The second consideration is to adapt the corporate regime to include and set out performance targets and rewards for climate compliance. These climate friendly targets would then be imparted to the corporation’s internal and external contractual dealings, establishing environmental obligations leading to energy efficient ratings. These contractually reciprocated corporate targets serve as the grassroots preparatory measure for climate action, and as a precedent for forthcoming entities that will work with the corporation. By effecting these clauses, be it by way of environmental compliance officers or by way of contractual administration, a strict expectation will be established for those seeking future work opportunities. A climate premium could also be added to the contract. This would be of a trilateral essence. The climate premium would serve as: (i) a surcharge for committing to less carbon intensive operations; (ii) an insurance charge by the corporation reflecting its commitment to climate action; and, (iii) an incentivising premium that could be reaped by the contracting parties and the shareholder in the event the transaction is executed compliantly with no climate cost incurred. 
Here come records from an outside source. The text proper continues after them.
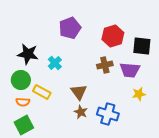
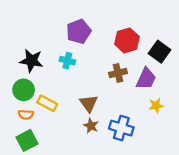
black square: (142, 46) -> (160, 52), turned 30
cyan cross: (55, 63) -> (67, 61), moved, turned -32
purple trapezoid: (130, 70) -> (146, 79), turned -70

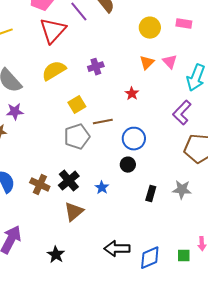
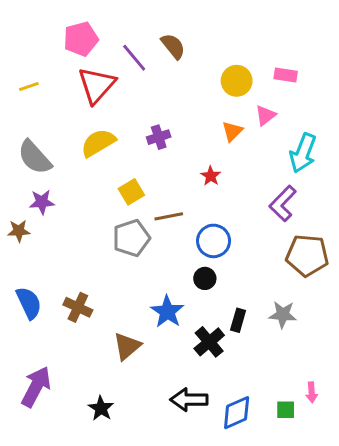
pink triangle: (170, 62) -> (265, 115), moved, turned 35
black cross: (69, 181) -> (209, 342), moved
blue star: (102, 188) -> (167, 312), size x1.6

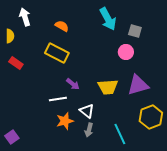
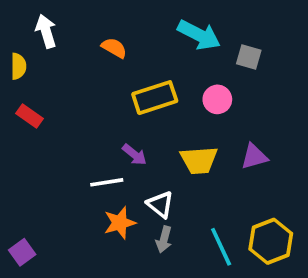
cyan arrow: (108, 19) -> (199, 35), turned -35
pink circle: (126, 52) -> (217, 99), moved
yellow rectangle: (57, 53) -> (155, 98), moved, turned -45
purple triangle: (138, 85) -> (254, 156), size x0.7
yellow hexagon: (151, 117) -> (271, 241), moved

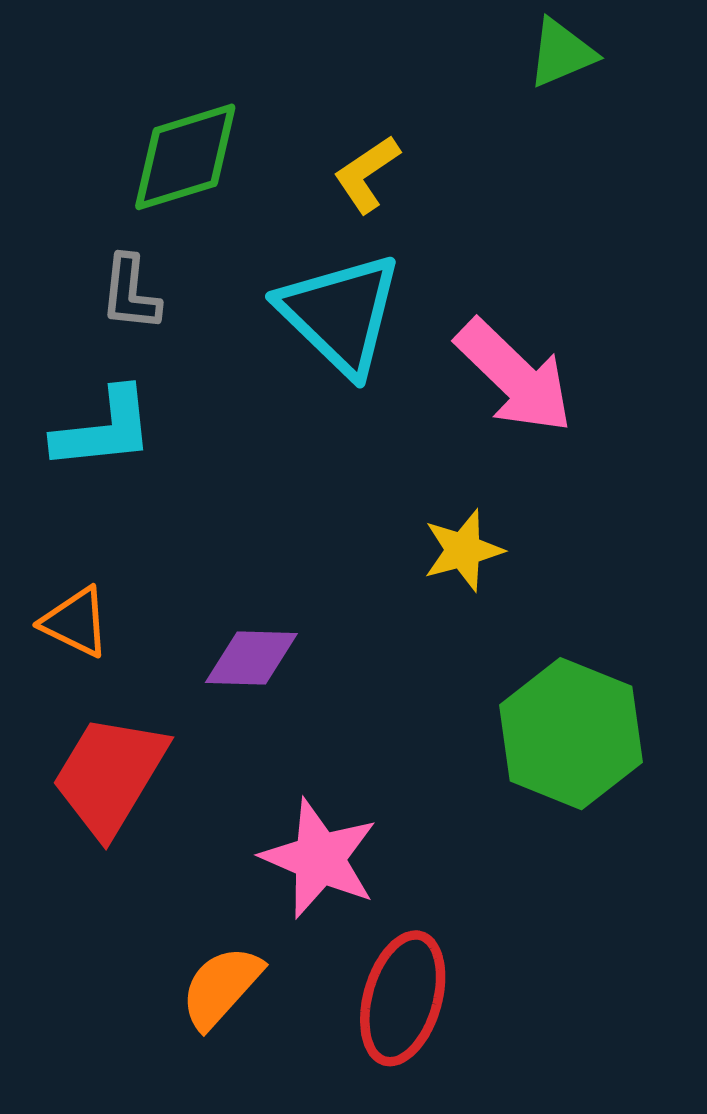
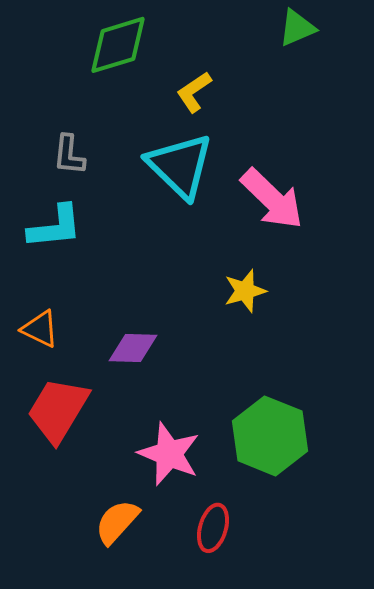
green diamond: (185, 157) -> (118, 45), moved
green hexagon: (571, 734) -> (270, 436), moved
red ellipse: (403, 998) -> (213, 528), size x0.7

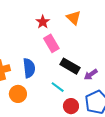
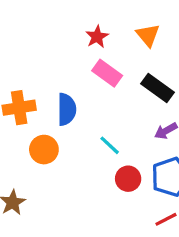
pink rectangle: (51, 43) -> (107, 73), turned -30
black rectangle: (70, 66) -> (157, 88), moved

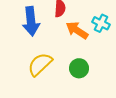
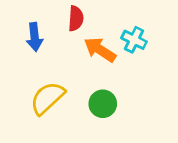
blue arrow: (31, 21) -> (35, 37), size x0.7

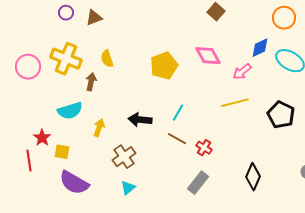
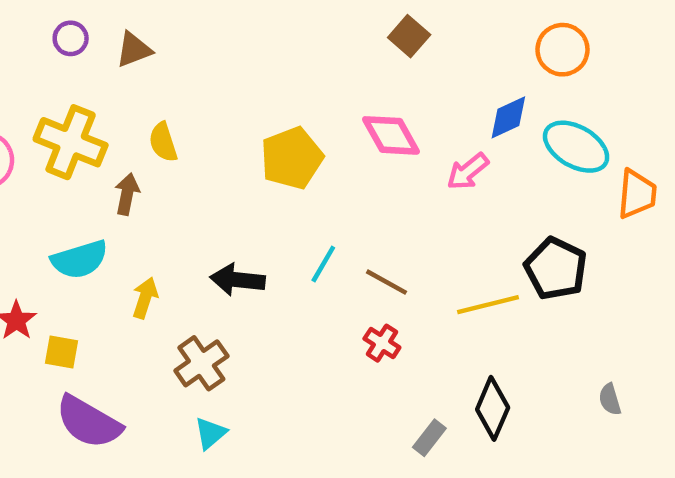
yellow line: (235, 103) -> (488, 305), moved
brown line: (177, 139) -> (386, 282), moved
gray rectangle: (198, 183) -> (429, 438), moved, size x0.7

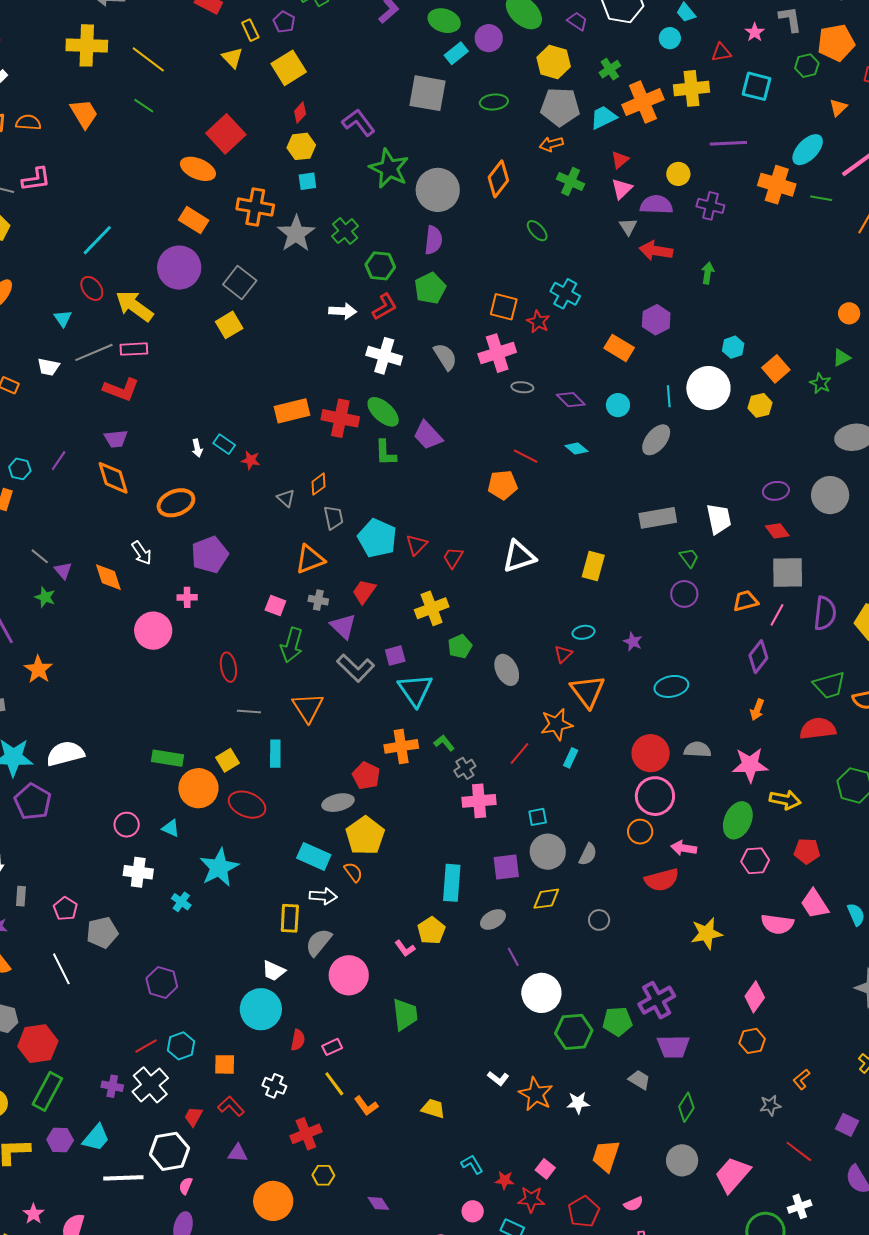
Climate pledging has stratified from an international level to a national and a corporate level. The precipitous nature of climate litigation to enforce climate pledges is an ever-growing phenomenon. Corporations face a financial dichotomy on whether to act immediately or in the future. Corporate shareholders and directors play a direct role in effecting climate pledges and resolving the financial dichotomy. However, the boundaries of these roles are still moulding and remain uncertain. Whilst contractual liability offers a preview of how climate pledges can be effected, climate litigation will cement a concrete viewpoint of how such roles and pledges are realised. This might be achieved in the ongoing ClientEarth v. Board of Directors of Shell should ClientEarth succeed in its claim against Shell’s directors. However, the derivative action sought by ClientEarth is unlikely to succeed per se, as there is a high threshold to exclude the rule in Foss v. Harbottle. The impact of climate pledges remains a matter of wait and see.